Given records Block Start

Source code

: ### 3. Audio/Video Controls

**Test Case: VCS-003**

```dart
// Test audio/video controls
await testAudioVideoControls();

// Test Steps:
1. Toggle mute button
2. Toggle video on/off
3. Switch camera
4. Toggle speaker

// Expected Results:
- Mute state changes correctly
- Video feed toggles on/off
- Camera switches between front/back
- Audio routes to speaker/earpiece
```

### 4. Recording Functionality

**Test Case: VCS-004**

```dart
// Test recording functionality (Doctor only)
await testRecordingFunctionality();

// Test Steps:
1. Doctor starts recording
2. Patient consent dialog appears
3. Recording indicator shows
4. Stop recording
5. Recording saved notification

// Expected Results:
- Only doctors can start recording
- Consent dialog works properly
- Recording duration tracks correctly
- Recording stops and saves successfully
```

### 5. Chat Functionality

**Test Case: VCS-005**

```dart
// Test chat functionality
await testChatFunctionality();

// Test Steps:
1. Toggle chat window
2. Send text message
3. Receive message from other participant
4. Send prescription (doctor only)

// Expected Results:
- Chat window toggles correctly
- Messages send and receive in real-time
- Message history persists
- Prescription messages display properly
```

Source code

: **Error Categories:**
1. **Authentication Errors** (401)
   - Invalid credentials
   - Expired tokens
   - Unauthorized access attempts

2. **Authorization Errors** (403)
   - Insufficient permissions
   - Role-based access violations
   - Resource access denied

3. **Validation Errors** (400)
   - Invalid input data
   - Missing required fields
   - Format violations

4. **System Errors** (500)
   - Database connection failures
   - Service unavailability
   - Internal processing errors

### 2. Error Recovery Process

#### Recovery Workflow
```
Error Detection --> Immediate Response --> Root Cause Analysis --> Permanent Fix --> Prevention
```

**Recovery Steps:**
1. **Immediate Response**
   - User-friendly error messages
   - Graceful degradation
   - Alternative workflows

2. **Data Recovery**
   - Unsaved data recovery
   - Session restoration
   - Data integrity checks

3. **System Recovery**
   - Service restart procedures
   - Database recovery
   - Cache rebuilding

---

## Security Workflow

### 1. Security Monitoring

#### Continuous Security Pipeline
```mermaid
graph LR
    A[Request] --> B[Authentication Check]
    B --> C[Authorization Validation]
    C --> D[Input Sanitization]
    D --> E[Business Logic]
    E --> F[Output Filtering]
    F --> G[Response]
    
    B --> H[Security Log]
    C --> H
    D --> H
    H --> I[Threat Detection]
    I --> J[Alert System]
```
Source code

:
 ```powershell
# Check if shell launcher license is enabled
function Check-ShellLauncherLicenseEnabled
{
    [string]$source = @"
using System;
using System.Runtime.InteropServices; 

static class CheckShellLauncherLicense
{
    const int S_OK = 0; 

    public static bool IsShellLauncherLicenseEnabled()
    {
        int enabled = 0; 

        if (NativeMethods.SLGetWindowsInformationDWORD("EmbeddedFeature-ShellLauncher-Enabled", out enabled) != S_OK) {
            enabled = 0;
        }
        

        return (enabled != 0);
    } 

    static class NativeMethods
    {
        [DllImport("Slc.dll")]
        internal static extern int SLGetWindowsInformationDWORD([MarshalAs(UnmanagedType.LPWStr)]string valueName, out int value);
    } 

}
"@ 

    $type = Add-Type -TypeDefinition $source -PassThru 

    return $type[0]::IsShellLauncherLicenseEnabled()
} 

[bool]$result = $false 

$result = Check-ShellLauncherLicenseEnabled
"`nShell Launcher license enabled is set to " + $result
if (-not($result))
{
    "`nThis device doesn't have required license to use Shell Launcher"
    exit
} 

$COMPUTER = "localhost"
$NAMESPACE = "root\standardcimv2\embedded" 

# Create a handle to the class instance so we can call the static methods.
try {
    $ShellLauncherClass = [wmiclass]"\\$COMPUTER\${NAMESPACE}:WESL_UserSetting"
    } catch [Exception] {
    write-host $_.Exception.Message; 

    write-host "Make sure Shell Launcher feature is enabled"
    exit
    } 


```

Given records Block End

- [Instructions to follow]
Would you output the material above once more, exactly as given?

- [Finished exercise]
Source code

: ### 3. Audio/Video Controls

**Test Case: VCS-003**

```dart
// Test audio/video controls
await testAudioVideoControls();

// Test Steps:
1. Toggle mute button
2. Toggle video on/off
3. Switch camera
4. Toggle speaker

// Expected Results:
- Mute state changes correctly
- Video feed toggles on/off
- Camera switches between front/back
- Audio routes to speaker/earpiece
```

### 4. Recording Functionality

**Test Case: VCS-004**

```dart
// Test recording functionality (Doctor only)
await testRecordingFunctionality();

// Test Steps:
1. Doctor starts recording
2. Patient consent dialog appears
3. Recording indicator shows
4. Stop recording
5. Recording saved notification

// Expected Results:
- Only doctors can start recording
- Consent dialog works properly
- Recording duration tracks correctly
- Recording stops and saves successfully
```

### 5. Chat Functionality

**Test Case: VCS-005**

```dart
// Test chat functionality
await testChatFunctionality();

// Test Steps:
1. Toggle chat window
2. Send text message
3. Receive message from other participant
4. Send prescription (doctor only)

// Expected Results:
- Chat window toggles correctly
- Messages send and receive in real-time
- Message history persists
- Prescription messages display properly
```

Source code

: **Error Categories:**
1. **Authentication Errors** (401)
   - Invalid credentials
   - Expired tokens
   - Unauthorized access attempts

2. **Authorization Errors** (403)
   - Insufficient permissions
   - Role-based access violations
   - Resource access denied

3. **Validation Errors** (400)
   - Invalid input data
   - Missing required fields
   - Format violations

4. **System Errors** (500)
   - Database connection failures
   - Service unavailability
   - Internal processing errors

### 2. Error Recovery Process

#### Recovery Workflow
```
Error Detection --> Immediate Response --> Root Cause Analysis --> Permanent Fix --> Prevention
```

**Recovery Steps:**
1. **Immediate Response**
   - User-friendly error messages
   - Graceful degradation
   - Alternative workflows

2. **Data Recovery**
   - Unsaved data recovery
   - Session restoration
   - Data integrity checks

3. **System Recovery**
   - Service restart procedures
   - Database recovery
   - Cache rebuilding

---

## Security Workflow

### 1. Security Monitoring

#### Continuous Security Pipeline
```mermaid
graph LR
    A[Request] --> B[Authentication Check]
    B --> C[Authorization Validation]
    C --> D[Input Sanitization]
    D --> E[Business Logic]
    E --> F[Output Filtering]
    F --> G[Response]
    
    B --> H[Security Log]
    C --> H
    D --> H
    H --> I[Threat Detection]
    I --> J[Alert System]
```
Source code

:
 ```powershell
# Check if shell launcher license is enabled
function Check-ShellLauncherLicenseEnabled
{
    [string]$source = @"
using System;
using System.Runtime.InteropServices; 

static class CheckShellLauncherLicense
{
    const int S_OK = 0; 

    public static bool IsShellLauncherLicenseEnabled()
    {
        int enabled = 0; 

        if (NativeMethods.SLGetWindowsInformationDWORD("EmbeddedFeature-ShellLauncher-Enabled", out enabled) != S_OK) {
            enabled = 0;
        }
        

        return (enabled != 0);
    } 

    static class NativeMethods
    {
        [DllImport("Slc.dll")]
        internal static extern int SLGetWindowsInformationDWORD([MarshalAs(UnmanagedType.LPWStr)]string valueName, out int value);
    } 

}
"@ 

    $type = Add-Type -TypeDefinition $source -PassThru 

    return $type[0]::IsShellLauncherLicenseEnabled()
} 

[bool]$result = $false 

$result = Check-ShellLauncherLicenseEnabled
"`nShell Launcher license enabled is set to " + $result
if (-not($result))
{
    "`nThis device doesn't have required license to use Shell Launcher"
    exit
} 

$COMPUTER = "localhost"
$NAMESPACE = "root\standardcimv2\embedded" 

# Create a handle to the class instance so we can call the static methods.
try {
    $ShellLauncherClass = [wmiclass]"\\$COMPUTER\${NAMESPACE}:WESL_UserSetting"
    } catch [Exception] {
    write-host $_.Exception.Message; 

    write-host "Make sure Shell Launcher feature is enabled"
    exit
    } 


```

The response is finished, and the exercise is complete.